■ **TEXTO PROPORCIONADO**

※

Os confesaré un pequeño secreto: no hay mayor reto para escritor que construir personajes creíbles, mujeres y hombres que trasluzcan sus grisuras y matices, que sepan pender de un hilo mientras se enfrentan al conflicto por el que fueron concebidos. En ocasiones (yo diría siempre), nos enfrentamos a un proceso mayúsculo intentando no caer en esa planicie monocorde donde todo es previsible, donde las preguntas, más allá de su complejidad, se responden de forma anticipada. Es esta, os lo aseguro, una labor titánica.

¿Por qué razón nos adentramos en lugares comunes cuando hablamos del ser humano? ¿Acaso lo somos? Si aceptamos que nada en nuestra vida es blanco o negro y que hasta lo más burdo nace del dilema; si es un hecho objetivo que todos acumulamos incógnitas, contradicciones y anhelos de imposible nomenclatura, ¿por qué nuestros personajes, o los héroes de esa ficción superlativa llamada realidad son tan simples? ¿Por qué aceptamos la simpleza como valor literario hasta el punto de sobrevalorar su legibilidad?

※

■ **DATOS DISPONIBLES**
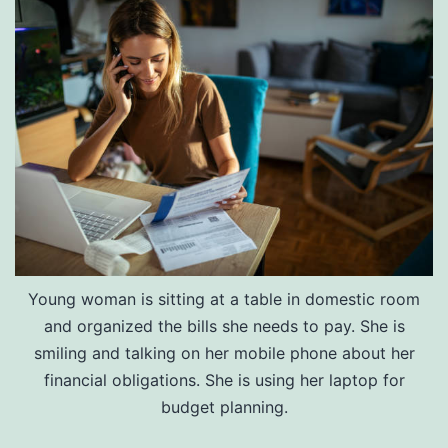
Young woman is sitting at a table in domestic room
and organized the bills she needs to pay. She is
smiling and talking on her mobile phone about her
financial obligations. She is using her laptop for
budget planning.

※

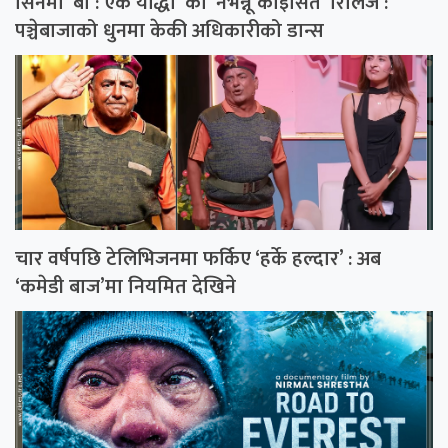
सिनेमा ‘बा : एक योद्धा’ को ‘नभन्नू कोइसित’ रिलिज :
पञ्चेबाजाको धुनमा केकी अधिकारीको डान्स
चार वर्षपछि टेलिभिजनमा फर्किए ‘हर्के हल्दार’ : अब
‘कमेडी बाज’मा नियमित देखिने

※

■ **PROBLEMAS A RESOLVER**
a - Indica si cada afirmación coincide con el texto proporcionado. Responde sí o no y cita literalmente las palabras del texto que lo deciden.
(i) Construir personajes creíbles es el mayor reto para un escritor.
(ii) El autor considera que esta labor es sencilla.
(iii) El autor dice que solo rara vez se enfrentan a un proceso mayúsculo.
b - Reproduce sin cambios el fragmento del texto proporcionado que empieza en "Os confesaré un" y termina en "una labor titánica.".
Los ítems no hacen falta para nada.

■ **RESPUESTAS POR ÍTEM**
a -
(i) Sí: «no hay mayor reto para escritor que construir personajes creíbles».
(ii) No: «Es esta, os lo aseguro, una labor titánica».
(iii) No: «En ocasiones (yo diría siempre), nos enfrentamos a un proceso mayúsculo».

b -
Os confesaré un pequeño secreto: no hay mayor reto para escritor que construir personajes creíbles, mujeres y hombres que trasluzcan sus grisuras y matices, que sepan pender de un hilo mientras se enfrentan al conflicto por el que fueron concebidos. En ocasiones (yo diría siempre), nos enfrentamos a un proceso mayúsculo intentando no caer en esa planicie monocorde donde todo es previsible, donde las preguntas, más allá de su complejidad, se responden de forma anticipada. Es esta, os lo aseguro, una labor titánica.